On this issue, a number of important questions of fact, and especially chronology, remain unanswered. Among them are the following:

Are requests for leave of absence for purposes like this typically granted in the Plaintiff's department and college? What are the criteria for approving or denying such requests? [Is part 1., paragraph c), on page 3 of this report relevant?] Was the application for leave of absence submitted in a timely fashion? Did the Plaintiff actually receive a written response to his application? If not, why was the request not answered and did the Plaintiff make reasonable efforts to find out? Did the Plaintiff accept the temporary position before or after submitting his application for leave?

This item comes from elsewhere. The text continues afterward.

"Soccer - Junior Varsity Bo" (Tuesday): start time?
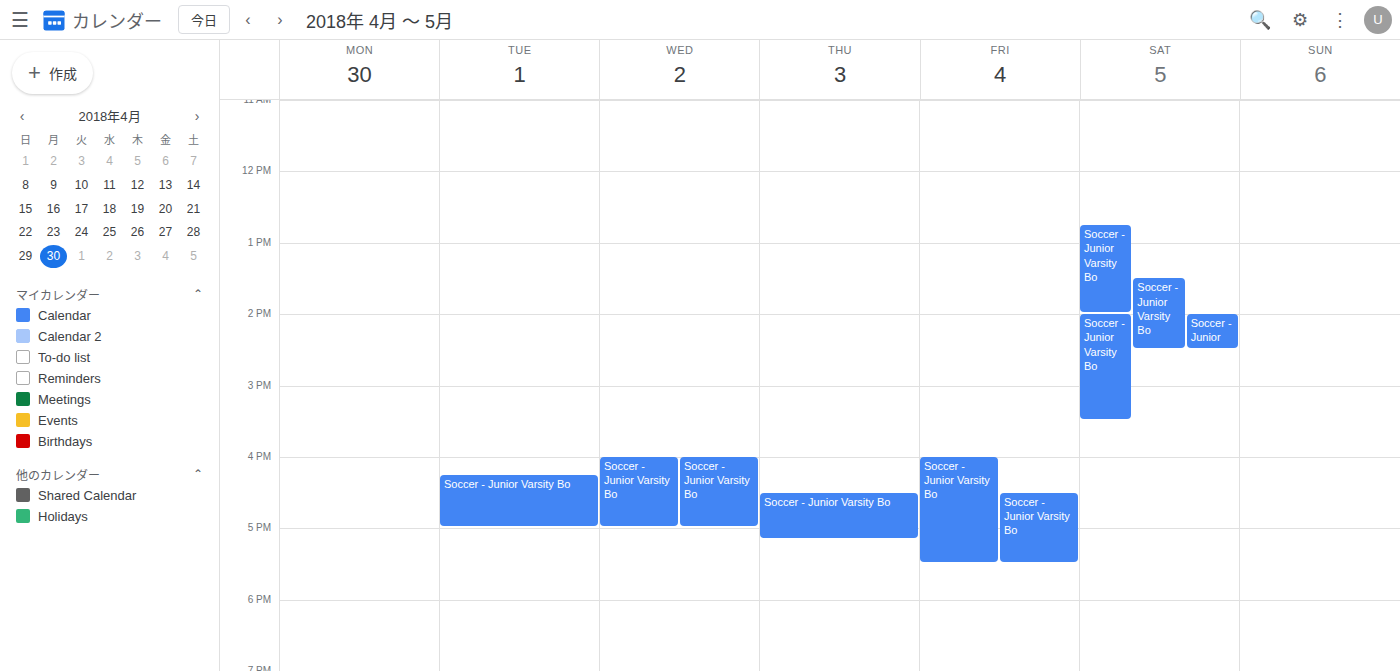
16:15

(In verbal response to a draft of this report, the Plaintiff claimed that neither the Medical School nor his department had written procedures for applying for leave of absence. He also stated that the University's Standard Practice Guide does cite procedures and offers two types of appropriate reasons for requesting a leave of absence; the Plaintiff states that he followed these procedures. The Plaintiff received an oral reply and, after asking again, a written reply turning down the request but not giving any reasons for the decision.)

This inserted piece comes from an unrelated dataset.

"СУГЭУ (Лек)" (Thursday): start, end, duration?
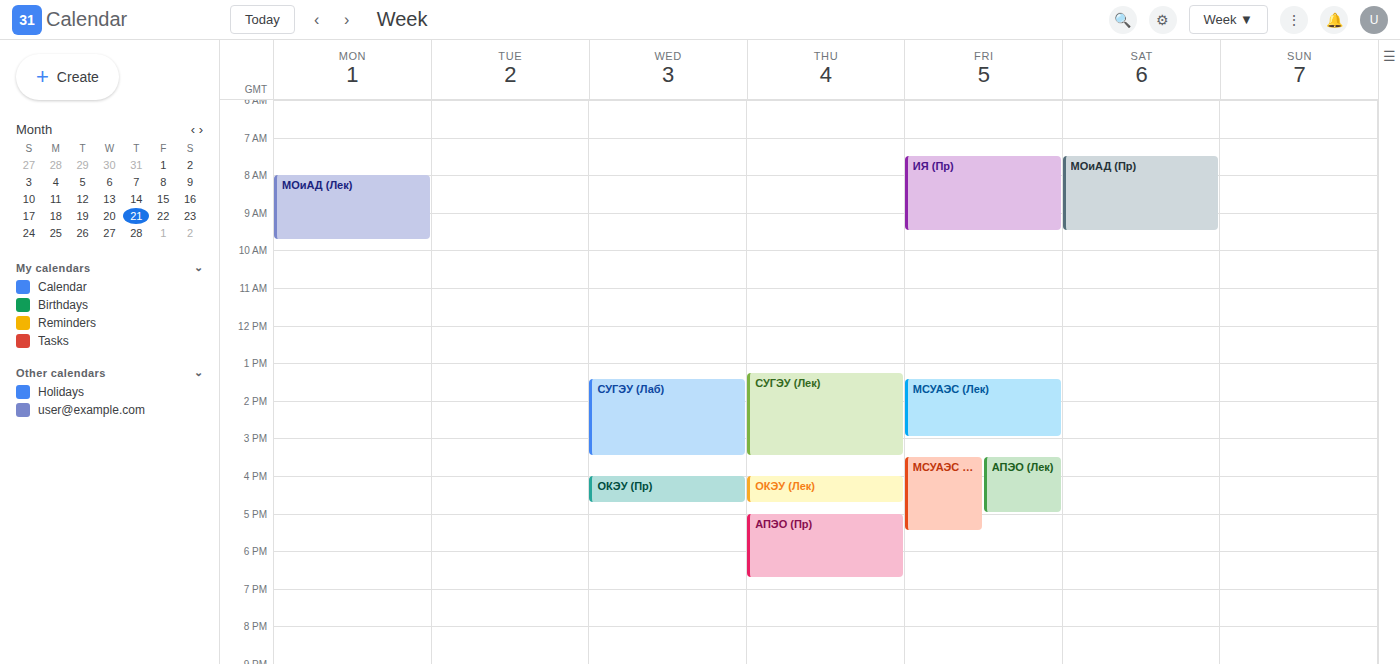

Additional questions might be, does a tenured faculty member relinquish (or "abandon") his or her position by accepting (Orally? In writing?) a position elsewhere without notifying the University of Michigan in writing? If yes, at what point in this case did the Plaintiff's actions prove "abandonment"? What does the Standard Practice Guide say about abandonment? (The University of Michigan may have a written policy stating that accepting a position elsewhere without having been granted a leave of absence is equivalent to resigning.) Should the University have instituted Regents' Bylaw 5.09 hearings?

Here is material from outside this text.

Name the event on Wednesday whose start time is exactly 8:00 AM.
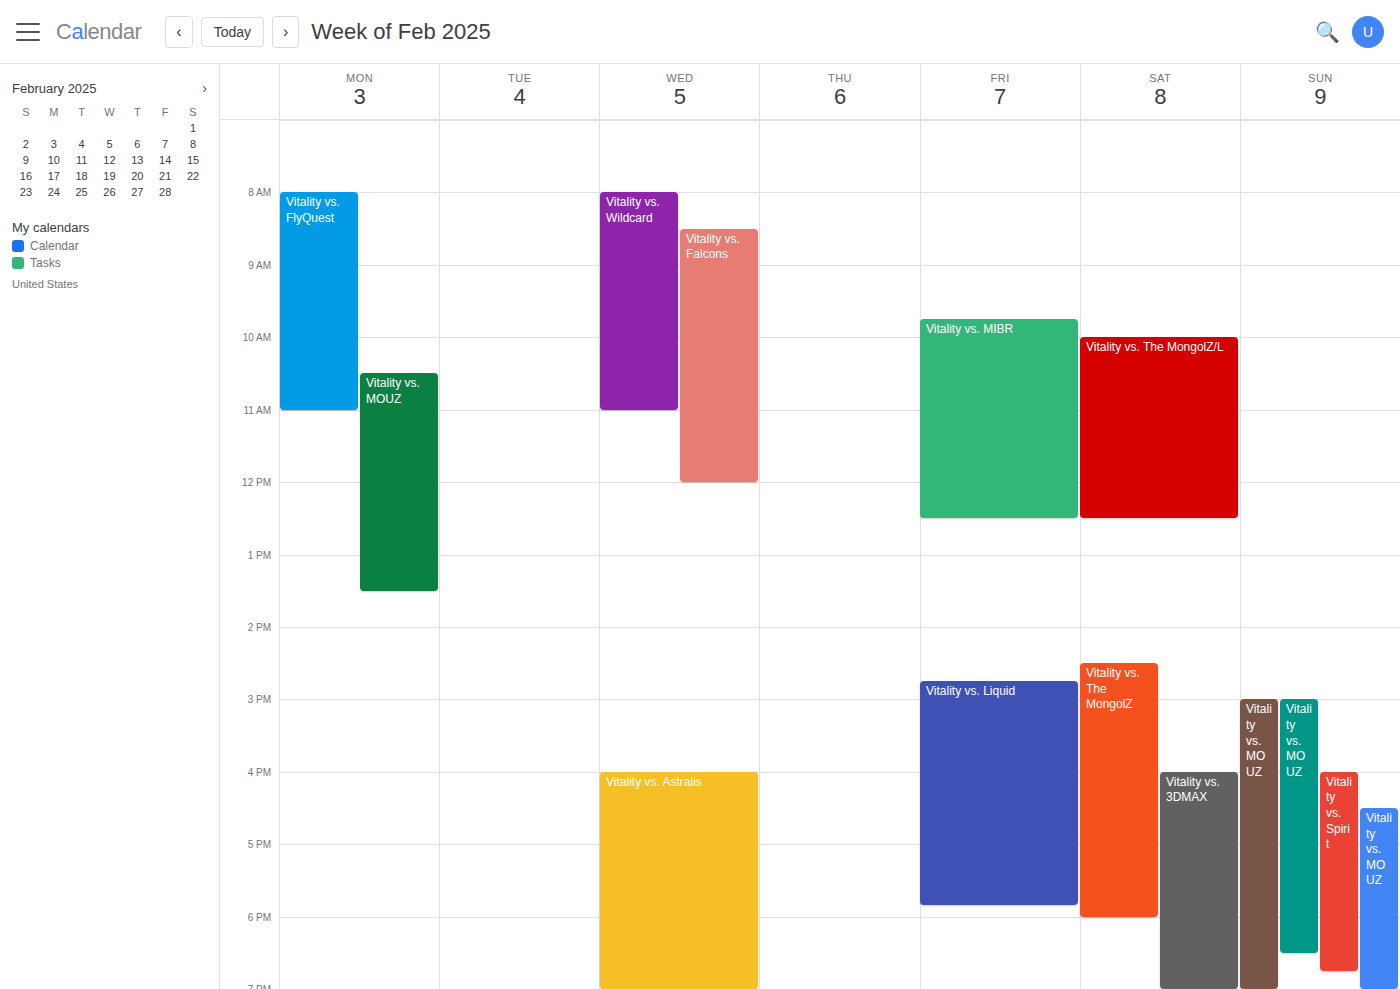
"Vitality vs. Wildcard"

While this allegation clearly involves issues of tenure, without much more detailed information the ad hoc committee is unable to make any recommendations. As in the case of Landefeld's accusation in 1. c), and Hollingsworth's first complaint, an AAUP brief could discuss the usual practice (e.g., in Landefeld's case, under what circumstances leave requests are granted, how they usually are handled, etc.).

Smith, Charles B.

(Since the complaint was originally filed, three of the original eight defendants have been dropped from the suit.) Dr. Smith alleges 1) that two of the Defendants published a final report regarding the investigation of Dr. Peggie J. Hollingsworth's grievance regarding alleged racial and gender discrimination in promotion that "contained false and defamatory statements" to the effect that the "Plaintiff [Smith] had circulated a letter of support for Dr. Hollingsworth which contained forged and altered signatures of other members of the faculty of the Department of Pharmacology," 2) that the remaining three Defendants had provided this false information to the first two Defendants, and 3) that "at the time the report was published" the "Defendants knew or should have known that a handwriting expert had determined that the signatures on the letter had not been forged." Dr. Smith claims that, "as a direct and proximate result of this malicious defamation," he has "suffered injury to his reputation, public disgrace, indignity, and injury to his good name," and that he has "suffered and continues to suffer humiliation, embarrassment, anxiety, and great mental anguish and suffering."

This complaint appears to be a case of libel and thus, on the surface, doesn't seem to involve the special issues which have long interested the AAUP. However, an AAUP brief could address the significance of such accusations for an academic for whom intellectual honesty is especially important. Questions about intellectual honesty could, and probably would, destroy a researcher's chances of successfully competing for external funding. Without funding, a professor in a field like medical research might become unable to meet normal job requirements.